### SECÇÃO DE TEXTO:
No primeiro momento Antecâmara da história seguinte descobrimos o Fernando Guerra arquiteto, rumo a Macau e o Fernando que começa a criar um impressionante arquivo digital de imagens de arquitetura portuguesa e a abrir portas a um percurso internacional. As suas primeiras máquinas, ainda analógicas; as referências da infância com o seu irmão Sérgio, companheiro em terra desta grande viagem; a sua paixão por carros; os primeiros nomes a acreditarem no seu olhar. Ainda não existia no mundo a ideia da imagem viral para além das capas das revistas de referência, mas o seu registo já se destacava em obras como a dos Aires Mateus ou de Ricardo Bak Gordon.

Efabulações acontecem no segundo momento já em plena projeção internacional, a forma como capta o mundo, mas também como o mundo o vai marcando, mudando; objetos de viagens; despertar de sonhos; o fascínio pelo tropical. Numa altura em que a arquitetura em Portugal passou por um momento de crise, a forma como esta tinha sido divulgada além fronteiras a partir das suas imagens, trouxe-lhe muitos convites dos vários cantos do mundo; imagens em destaque em muitas publicações; uma ambição que se poderá traduzir em símbolos por desvendar, como numas luvas de astronauta aqui mostradas.

Na terceira mala de viagem chega-nos o Lugar comum desvendando um pouco do que consolida os seus diálogos com Álvaro Siza, um percurso de constante descoberta da obra do mestre, a lealdade da lente que narra uma história de amizade e cumplicidade também em viagem. É a caixa de que Fernando Guerra diz não ser preciso falar, esta contém em si todas as palavras que devem ser ditas.

Tempo depois é o último momento da exposição e conta-nos histórias de gestos, de ações que marcam determinado tempo em determinado espaço, a fugacidade do momento na eternização da imagem. As pessoas a ganharem cada vez mais protagonismo, já não dando somente a escala, mas a alma da imagem. Um olhar de intimidade e de ousadia na sua timidez. O que procura pelo mundo para além da sua própria origem?

Fernando Guerra que não gosta de aparecer, chega agora até nós de uma forma como até então não tinha chegado em nenhuma outra sua exposição. A incapacidade de não saber desligar traz-lhe a certeza de um modo de vida. 20 anos a fotografar arquitetura não podem ser só traduzidos nas próprias fotografias. Aqui confunde-se a viagem de trabalho com a inocência do rapaz que quer ganhar mundo, a paixão por uma nova luz num angulo desconhecido e a paixão pelo olhar de quem está a ser fotografado; o homem que segura na câmara e a usa pela sua funcionalidade e o homem que tem fascínio pelo design.

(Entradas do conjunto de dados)
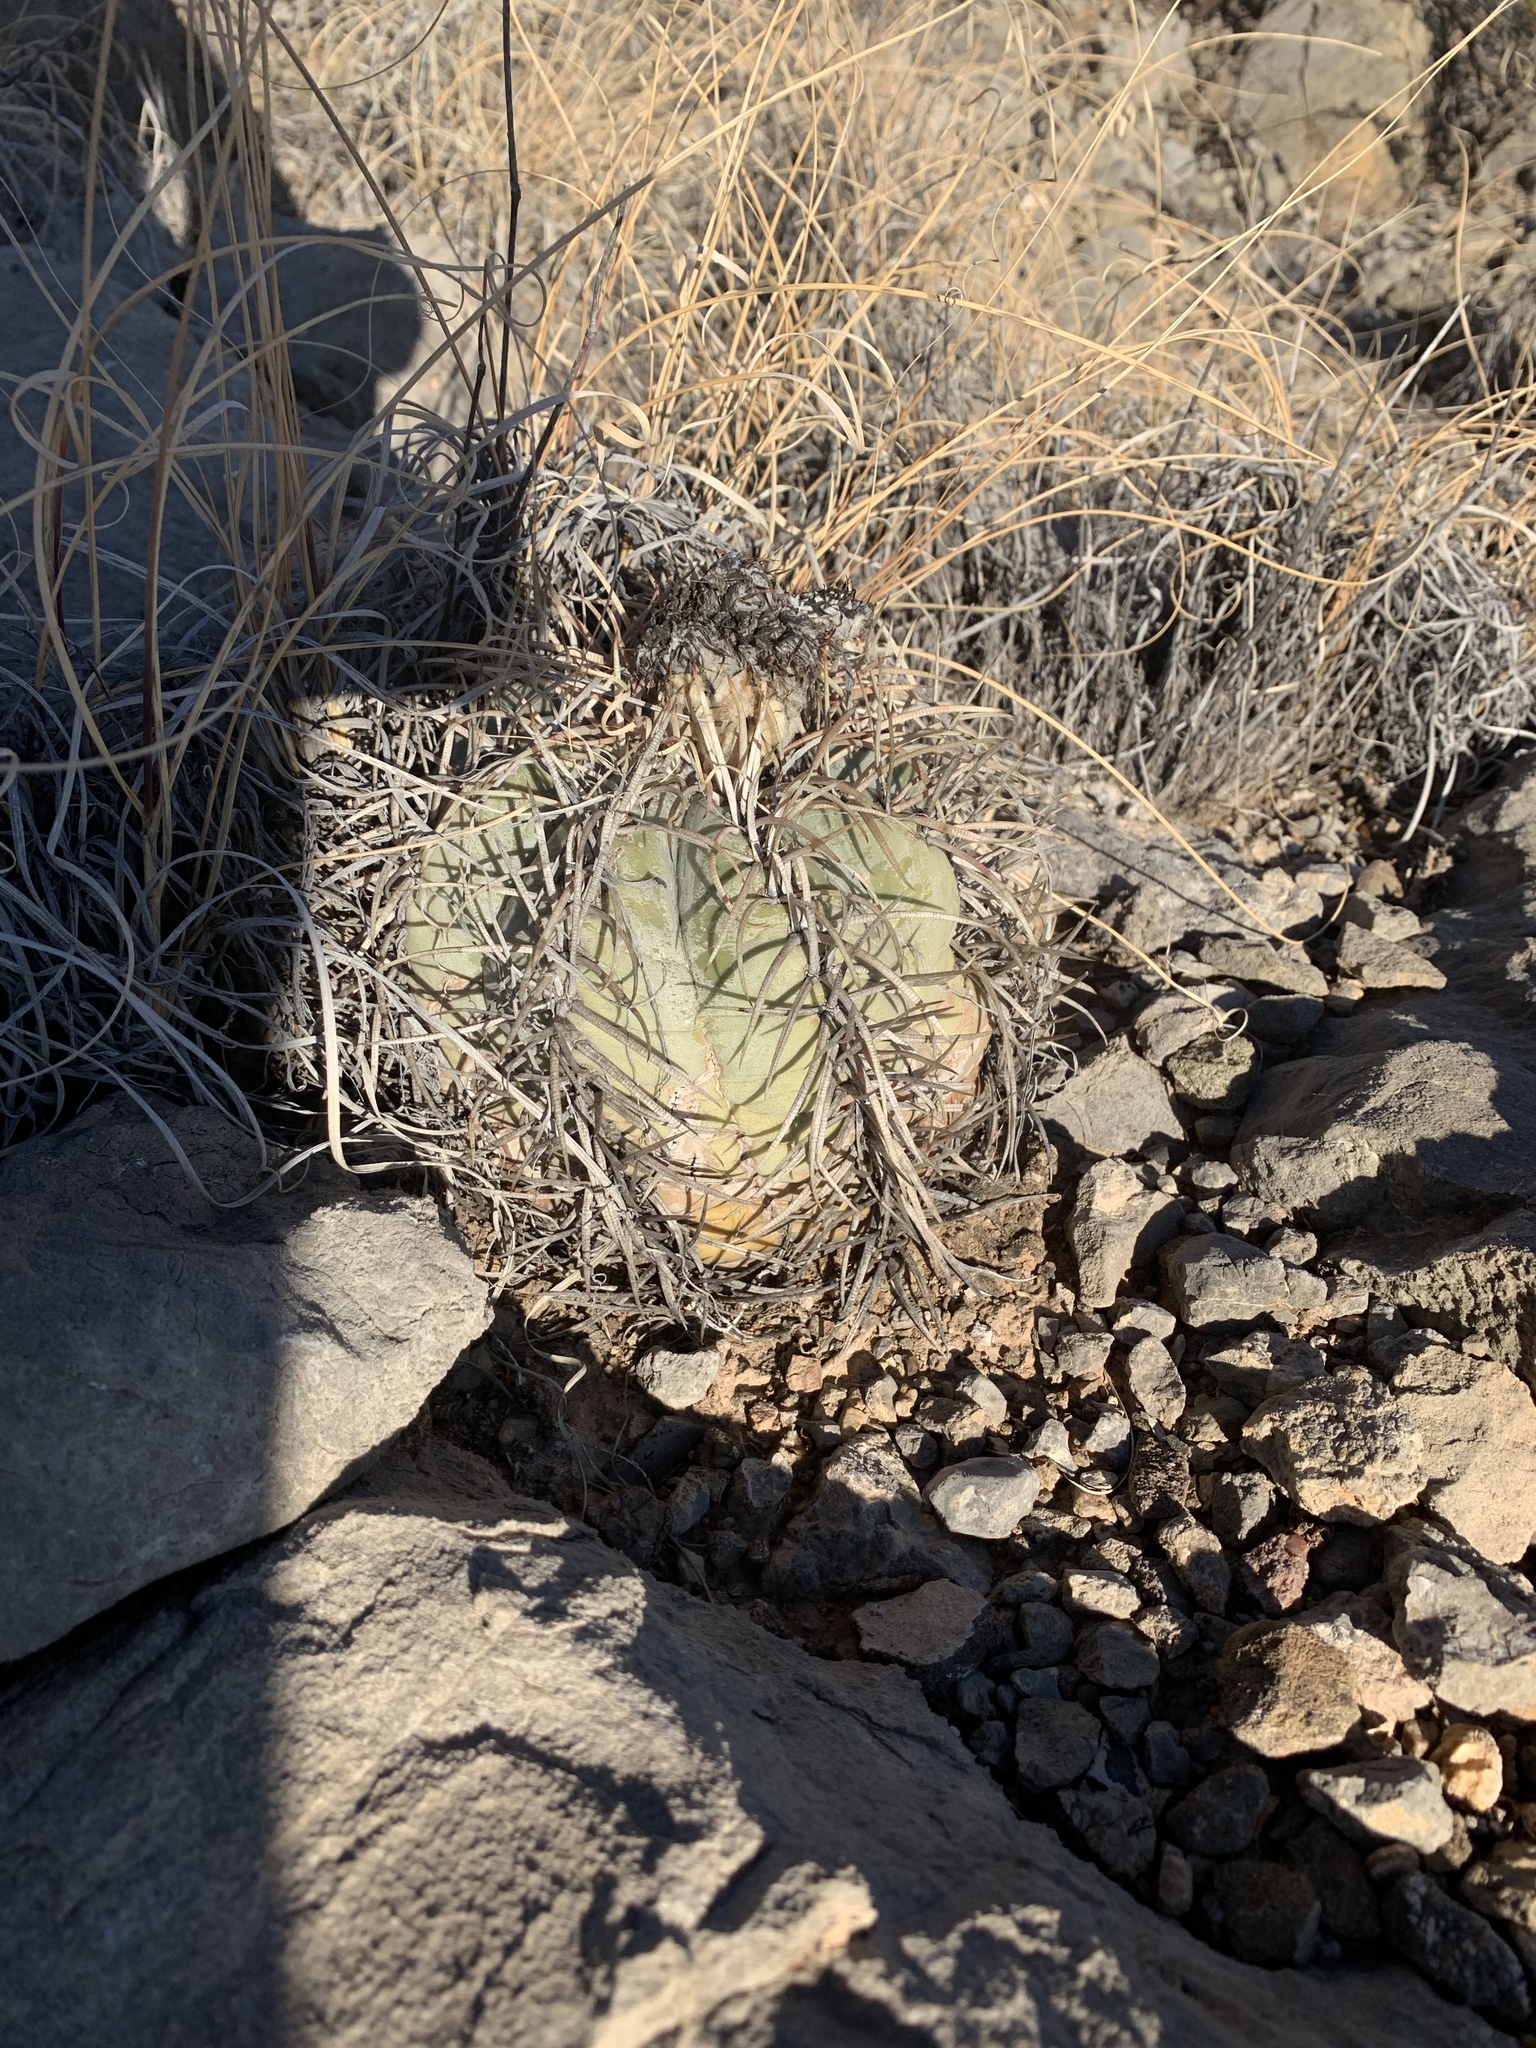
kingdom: Plantae
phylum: Tracheophyta
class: Magnoliopsida
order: Caryophyllales
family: Cactaceae
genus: Echinocactus
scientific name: Echinocactus horizonthalonius
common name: Devilshead
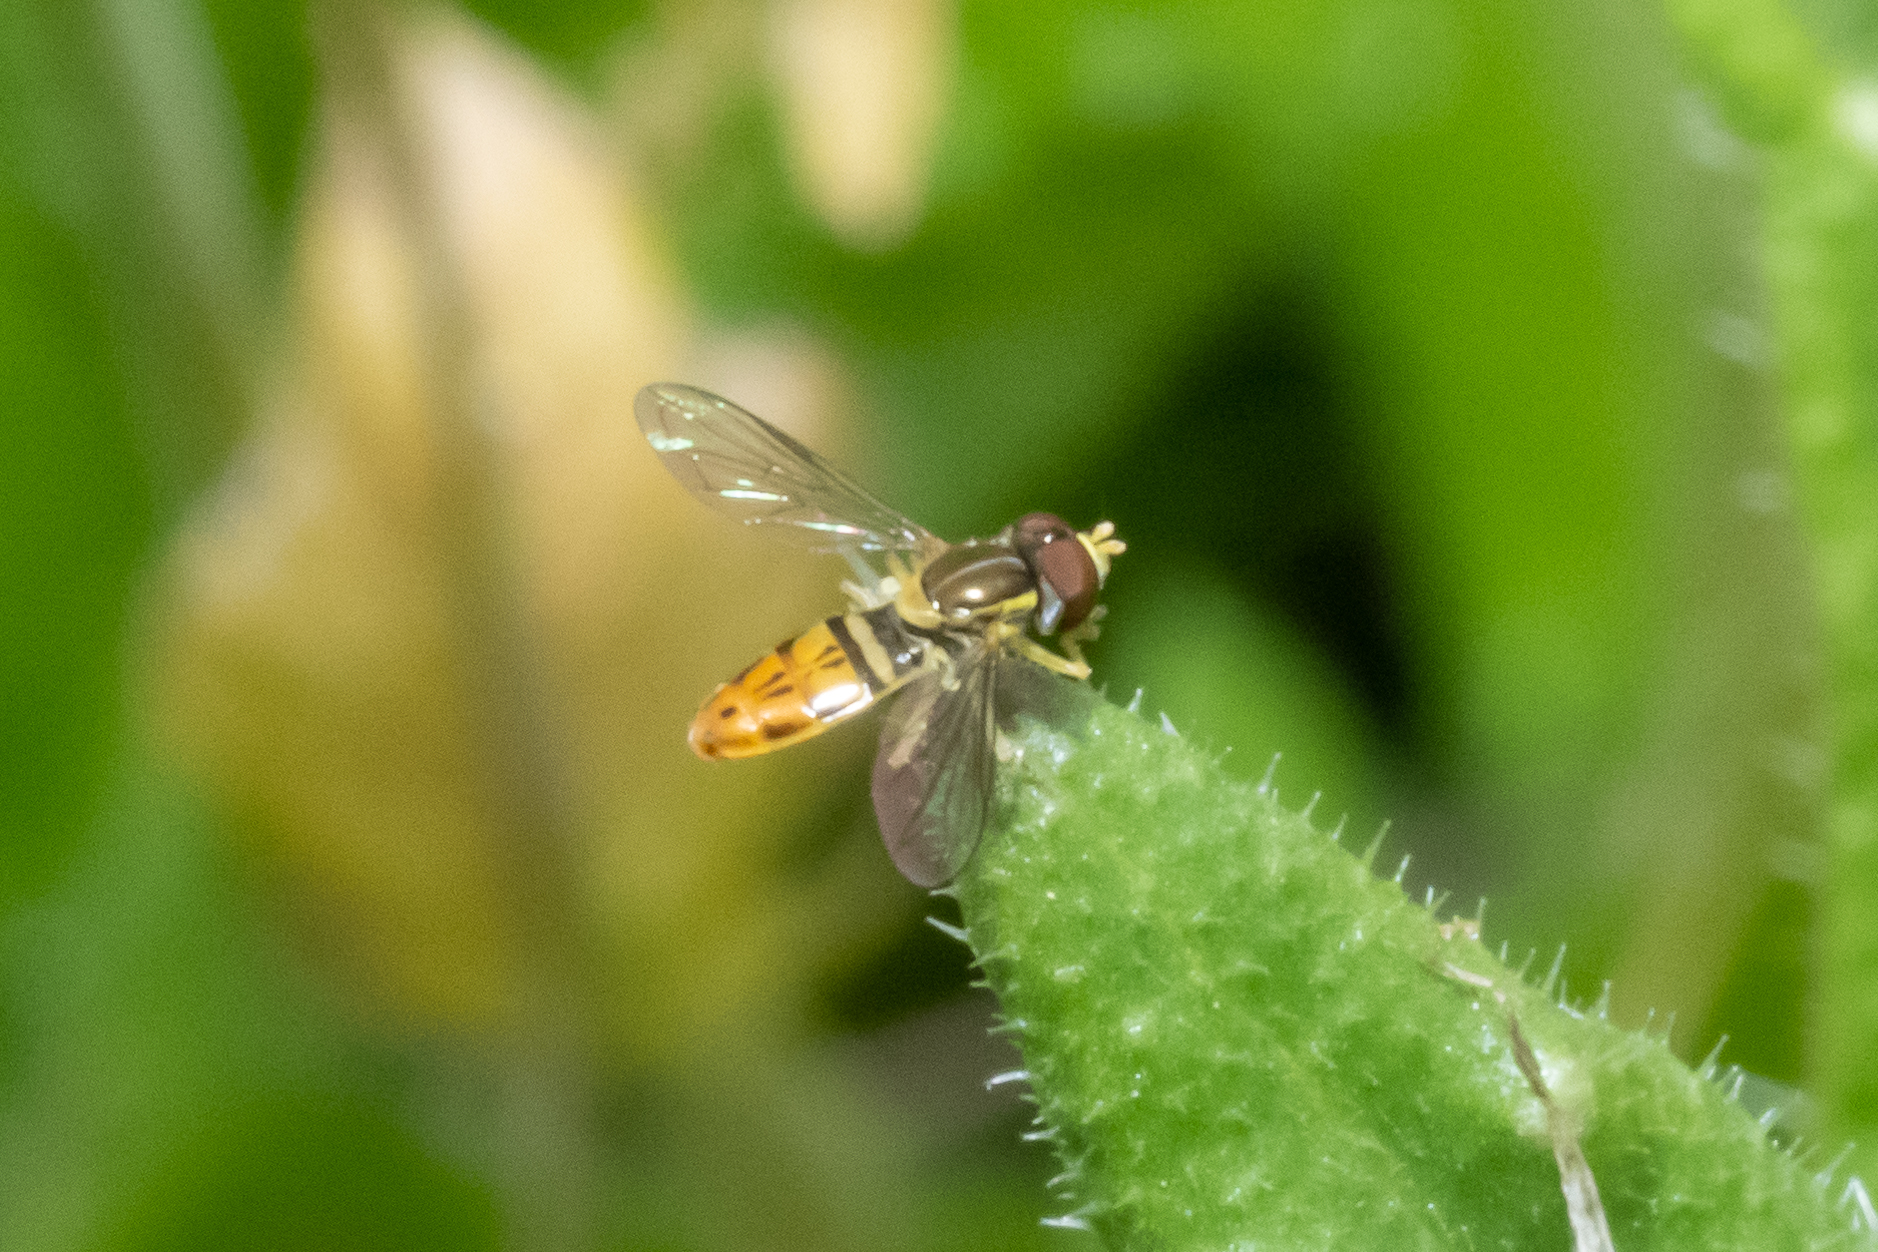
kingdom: Animalia
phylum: Arthropoda
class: Insecta
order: Diptera
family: Syrphidae
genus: Toxomerus
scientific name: Toxomerus marginatus
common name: Syrphid fly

### ATIVIDADES:
1: No texto sobre a exposição de Fernando Guerra, que objeto mostrado no segundo momento é dado como exemplo de símbolos por desvendar?
2: Transcreva, por favor, tal como está, o trecho do texto sobre a exposição de Fernando Guerra que começa nas palavras que contêm "Tempo depois é" e termina em "sua própria origem?".
3: Resuma em duas frases o texto sobre a exposição de Fernando Guerra.

### SOLUÇÕES POR ORDEM:
1: Umas luvas de astronauta.

2:
Tempo depois é o último momento da exposição e conta-nos histórias de gestos, de ações que marcam determinado tempo em determinado espaço, a fugacidade do momento na eternização da imagem. As pessoas a ganharem cada vez mais protagonismo, já não dando somente a escala, mas a alma da imagem. Um olhar de intimidade e de ousadia na sua timidez. O que procura pelo mundo para além da sua própria origem?

3: A exposição percorre momentos que vão dos primeiros passos de Fernando Guerra, com o seu arquivo de imagens de arquitetura portuguesa e o início de um percurso internacional, à plena projeção internacional e ao fascínio pelo tropical, aos diálogos com Álvaro Siza e, por fim, a histórias de gestos em que as pessoas ganham cada vez mais protagonismo. O fotógrafo, que não gosta de aparecer, chega ao público como em nenhuma outra exposição sua, confundindo a viagem de trabalho com a inocência do rapaz que quer ganhar mundo e o uso funcional da câmara com o fascínio pelo design.